Warum überhaupt ein Kältemittel?

Das Kältemittel kann bei niedriger Temperatur verdampfen und bei höherem Druck wieder verflüssigen. Genau dieser Phasenwechsel ermöglicht den Wärmetransport zwischen Umweltquelle und Heizsystem.

Unterschiedliche Stoffe besitzen unterschiedliche Drucklagen, Einsatzgrenzen, Klimawirkungen und Sicherheitsanforderungen. Die Geräteauslegung muss vollständig zum eingesetzten Kältemittel passen.

R290: effizient und klimafreundlich, aber brennbar

R290 ist die technische Bezeichnung für Propan. Das Umweltbundesamt beschreibt es als natürliches Kältemittel ohne Ozonabbaupotenzial und mit sehr geringem Treibhauspotenzial. Moderne Wärmepumpen mit R290 werden für verschiedene Wärmequellen angeboten.

Propan ist gleichzeitig hochentzündlich. Deshalb müssen Sicherheitsbereiche, Aufstellung, Lüftung, Zündquellen und Servicezugang den Herstellerangaben und geltenden Regeln entsprechen. Das ist kein Grund zur Panik, aber ein Grund für saubere Planung.

Was die F-Gas-Verordnung verändert

Die EU-Verordnung 2024/573 beschränkt fluorierte Treibhausgase schrittweise stärker. Für manche Gerätegruppen gelten ab bestimmten Jahren Verbote nach Bauart, Leistung und Treibhauspotenzial des Kältemittels.

Für Käufer bedeutet das nicht, dass jede bestehende Anlage sofort unzulässig wird.

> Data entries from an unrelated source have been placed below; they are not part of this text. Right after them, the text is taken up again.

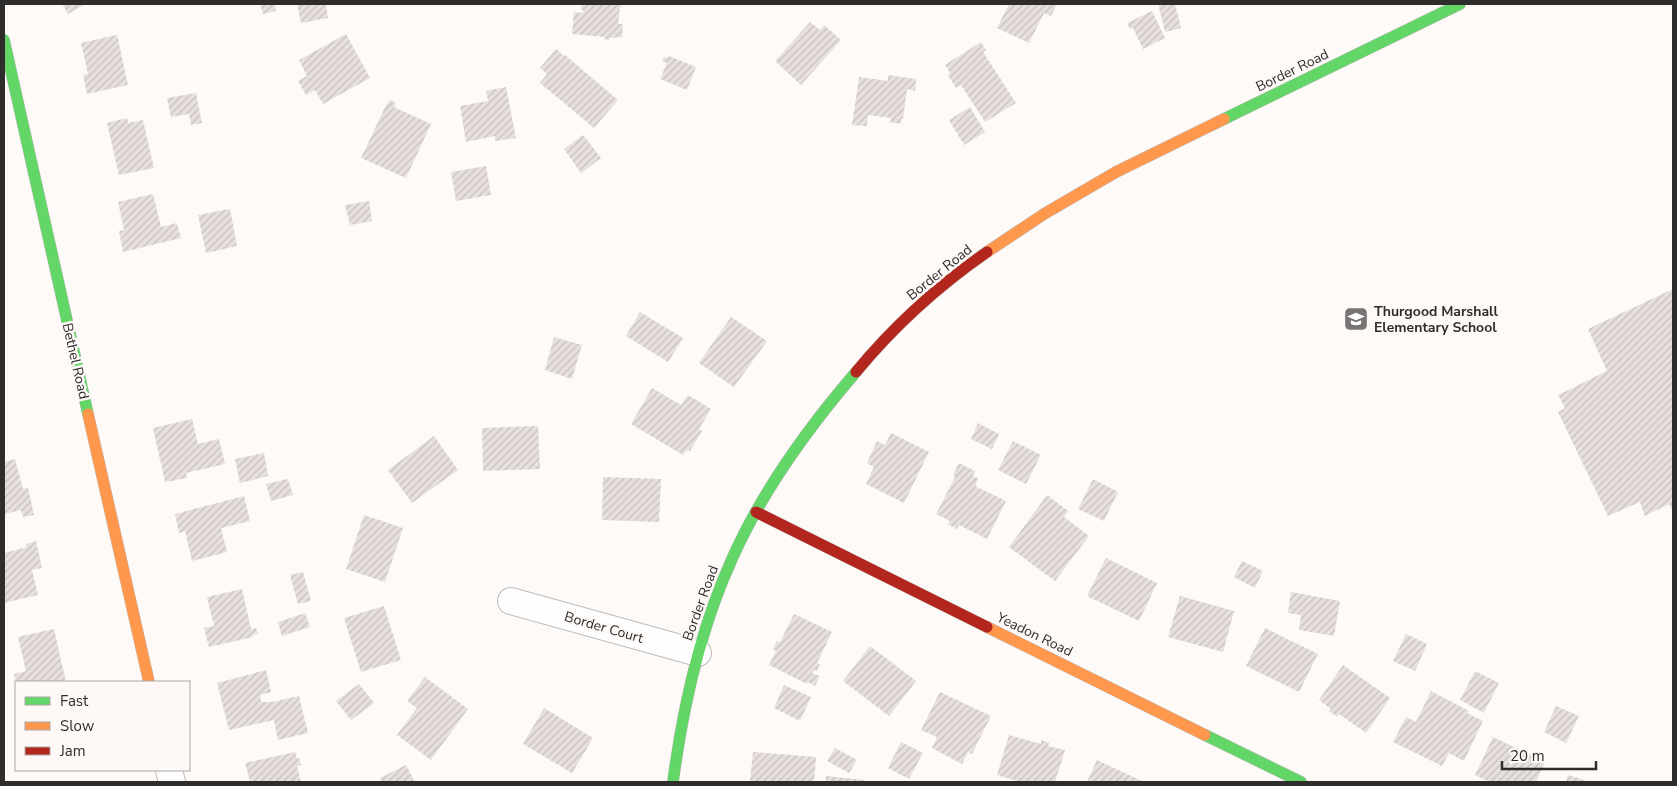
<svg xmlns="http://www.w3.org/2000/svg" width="1677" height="786" viewBox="0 0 1677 786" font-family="'Nunito Sans',sans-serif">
	<defs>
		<pattern id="building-hatch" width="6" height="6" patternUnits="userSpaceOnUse" patternTransform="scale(1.25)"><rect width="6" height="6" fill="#e7e0dd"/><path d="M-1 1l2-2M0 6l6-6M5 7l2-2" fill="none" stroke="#c6c0be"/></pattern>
	</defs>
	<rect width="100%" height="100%" fill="#fdfaf8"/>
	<path fill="url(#building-hatch)" d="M62,4H86L68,14Z
		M260,4H275L276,11L263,14Z
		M297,4H326L328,18L301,23Z
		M581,4H622V7H620L618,24H623L622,37L609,38V40L604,39L605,37L572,34L574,12L583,13V10H581Z
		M1009,4H1057L1051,16L1044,13L1029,43L997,28Z
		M1158,4H1175L1181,28L1165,32Z
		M1152,11L1165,38L1143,49L1133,28L1130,29L1127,23Z
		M810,22L820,30L824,25L841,40L801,85L775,61Z
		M346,34L370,78L323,104L315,90L306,95L298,81L307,76L299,60Z
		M117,35L128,85L87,94L83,75L88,74L81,43Z
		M981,42L986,50L983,52L1016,103L985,122L961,85L956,88L948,75L950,73L945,65Z
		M556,49L564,56L565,55L618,100L594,128L540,83L547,74L540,68Z
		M669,56L696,67L687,90L660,79L667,63L662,61L664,57L668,58Z
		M888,75L916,79L915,91L907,89L903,119H901V124L890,122L891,118L868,115L867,126L852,125L859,77L888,81Z
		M506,87L516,138L495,141V136L466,142L460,106L488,101L486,91Z
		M196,93L202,123L191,125L189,114L171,117L167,98Z
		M390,100L396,103L394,107L431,124L406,178L361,158L387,103L388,104Z
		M970,107L985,132L964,145L949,120Z
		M127,118L128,123L143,120L154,168L119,175L107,123Z
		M583,135L601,158L581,173L564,149Z
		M486,166L491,195L456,201L451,172Z
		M153,194L161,227L177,223L181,238L123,252L119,231L124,230L118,202Z
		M369,201L372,221L350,225L345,205Z
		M230,209L237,246L206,253L198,215Z
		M1673,289V512L1669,504L1645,516L1640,502L1608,516L1558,412L1565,408L1558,395L1607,371L1588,329Z
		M640,312L683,338L668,362L626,336Z
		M731,317L767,341L734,387L699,363Z
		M554,337L582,345L572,379L545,370Z
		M652,388L681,405L688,395L711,409L699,429L702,431L690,451L687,450L683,455L631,424Z
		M192,419L198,444L219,439L225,464L186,473L187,478L165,482L153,428Z
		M978,423L999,434L992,449L971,439Z
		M538,426L540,469L483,471L482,428Z
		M891,433L929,452L904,503L866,484L874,467L867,463L877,441L885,445Z
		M434,436L458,470L412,503L388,470Z
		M1013,441L1041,455L1026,484L998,470Z
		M264,453L268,476L240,483L235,459Z
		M15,459L23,489L28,488L34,515L23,517L21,510L4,514V462Z
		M959,463L975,471L973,476L978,478L975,486L1006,501L987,539L959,525L957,529L948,524L950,521L936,514L955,477L953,475Z
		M603,477L661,479L659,522L602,520Z
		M288,479L293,495L271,501L266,484Z
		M1093,479L1118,492L1104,521L1078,509Z
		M1047,495L1068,511L1064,517L1089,536L1055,581L1009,547Z
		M244,496L250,521L221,528L227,552L192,561L185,531L179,533L175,514Z
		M364,515L403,528L385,582L346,569Z
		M36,541L42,568L32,570L38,595L4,603V553L27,547L26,544Z
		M1106,558L1157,583L1139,621L1087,596Z
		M1242,561L1263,571L1255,588L1234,577Z
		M303,572L311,601L298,604L290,575Z
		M242,589L251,629L256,628L258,634L253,635V637L209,647L204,628L214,626L207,597Z
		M1291,592L1340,601L1334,636L1299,630L1301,615L1288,613Z
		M1180,596L1234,611L1223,652L1168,637Z
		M384,606L401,660L361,672L344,618Z
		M305,613L310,627L282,636L278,622Z
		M794,614L832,632L817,663L820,664L817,671L814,670L812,673L820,676L815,686L808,682L807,684L769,665L776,651L773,649L777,641L780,642Z
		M1265,628L1318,654L1299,692L1246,666Z
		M54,629L66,682H16L14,674L26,671L18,637Z
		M1406,634L1427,644L1415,671L1393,661Z
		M870,646L916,681L889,716L843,681Z
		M1343,665L1390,698L1366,733L1339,714L1337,717L1329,711L1331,709L1319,700Z
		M266,670L271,692L260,695L261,702H272L299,696L308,733L278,740L274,720L229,730L217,683Z
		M1475,671L1499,683L1484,713L1460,700Z
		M425,677L468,709L431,760L397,735L417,708L407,701Z
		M359,684L374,703L351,720L336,701Z
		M784,685L811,697L800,721L774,708Z
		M1431,691L1469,711L1467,713L1483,721L1464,761L1449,753L1442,766L1393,742L1406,717L1416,722Z
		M940,692L991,716L972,754L968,752L962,764L932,748L937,737L921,730Z
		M1556,706L1579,716L1566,743L1544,732Z
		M544,708L593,738L572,773L523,744Z
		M1009,735L1041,744V740L1049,743L1048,746L1065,750L1055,782H1021L997,775Z
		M1493,737L1545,762L1536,782H1490L1475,775Z
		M901,742L923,753L909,779L888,768Z
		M835,748L857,760L849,773L827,761Z
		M295,752L297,759L299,758L301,765L297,766L301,782H250L245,763Z
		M753,752L816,757L814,782H750Z
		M1097,760L1144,782H1087Z
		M406,765L415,782H382L380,778Z
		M1568,775L1590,782H1566Z
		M826,776L864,780V782H826Z"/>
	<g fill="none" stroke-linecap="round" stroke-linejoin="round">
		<defs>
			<path id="street" d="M511,601L698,653
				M169,770L172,782"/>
			<path id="fast" d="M4,40L88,414
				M1224,119L1460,4
				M1205,735L1301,782
				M673,782C683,706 700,629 732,559C762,491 808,428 856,372"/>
			<path id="slow" d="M987,252L1044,214L1116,172L1224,119
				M88,414L149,682
				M987,627L1205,735"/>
			<path id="jam" d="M856,372C894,326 938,286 987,252
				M756,512L987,627"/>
		</defs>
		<use href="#street" stroke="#bebcba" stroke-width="28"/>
		<use href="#fast" stroke="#bebcba" stroke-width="12"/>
		<use href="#slow" stroke="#bebcba" stroke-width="12"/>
		<use href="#jam" stroke="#bebcba" stroke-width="12"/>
		<use href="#street" stroke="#fffefe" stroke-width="26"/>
		<use href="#fast" stroke="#63d668" stroke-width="11"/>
		<use href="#slow" stroke="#ff974d" stroke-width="11"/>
		<use href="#jam" stroke="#b3261e" stroke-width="11"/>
	</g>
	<defs>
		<symbol id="school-square" viewBox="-11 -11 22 22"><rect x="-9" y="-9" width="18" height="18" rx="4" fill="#777573" stroke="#fef9f7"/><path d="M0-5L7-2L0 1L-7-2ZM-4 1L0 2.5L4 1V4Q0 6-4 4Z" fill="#fff"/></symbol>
	</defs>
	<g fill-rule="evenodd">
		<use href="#school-square" x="1342" y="305" width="28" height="28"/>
	</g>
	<g text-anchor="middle" stroke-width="5" stroke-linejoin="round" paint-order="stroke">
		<g font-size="14" fill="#2f2d2c" stroke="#fef9f7">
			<text transform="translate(1292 70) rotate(-26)" y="5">Border Road</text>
			<text transform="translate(939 272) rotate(-39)" y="5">Border Road</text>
			<text transform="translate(76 361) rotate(77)" y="5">Bethel Road</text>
			<text transform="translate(700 603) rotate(-70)" y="5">Border Road</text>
			<text transform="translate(604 627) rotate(16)" y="5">Border Court</text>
			<text transform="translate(1035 634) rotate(26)" y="5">Yeadon Road</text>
		</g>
		<g font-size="14" font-weight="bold" fill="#2f2d2c" stroke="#fef9f7" text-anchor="start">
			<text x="1374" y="316">Thurgood Marshall<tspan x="1374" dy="16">Elementary School</tspan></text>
		</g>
	</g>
	<rect width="1677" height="786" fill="none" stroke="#2f2d2c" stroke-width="10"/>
	<rect x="15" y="681" width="175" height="90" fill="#fef9f7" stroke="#aba7a6"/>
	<rect x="25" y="697" width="25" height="8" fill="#63d668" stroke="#aba7a6"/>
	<text x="60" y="706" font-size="15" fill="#2f2d2c">Fast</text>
	<rect x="25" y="722" width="25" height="8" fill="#ff974d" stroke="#aba7a6"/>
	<text x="60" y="731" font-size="15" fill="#2f2d2c">Slow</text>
	<rect x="25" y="747" width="25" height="8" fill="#b3261e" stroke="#aba7a6"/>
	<text x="60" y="756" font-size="15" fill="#2f2d2c">Jam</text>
	<path d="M1502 761v8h94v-8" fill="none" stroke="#2f2d2c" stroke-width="2.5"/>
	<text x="1510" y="761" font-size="15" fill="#2f2d2c" stroke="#fef9f7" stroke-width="4" paint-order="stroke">20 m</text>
</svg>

Wichtig sind Verfügbarkeit von Service und Kältemittel, die langfristige Strategie des Herstellers und die Frage, welche Regeln für das konkrete Gerät gelten.

Diese Fragen gehören ins Angebot

Fragen Sie nach Kältemittel, Füllmenge, Sicherheitsbereich, Installationsvorgaben und Qualifikation des Servicebetriebs. Lassen Sie sich erklären, welche Bauteile im Kältemittelkreis vor Ort verbunden werden und wer im Störungsfall zuständig ist.

  • Kältemittel und GWP
  • Füllmenge und Bauart
  • Sicherheitsabstände
  • Service- und Ersatzteilkonzept
Nicht ein einzelnes Kürzel entscheidet, sondern das sichere und langfristig betreubare Gesamtsystem.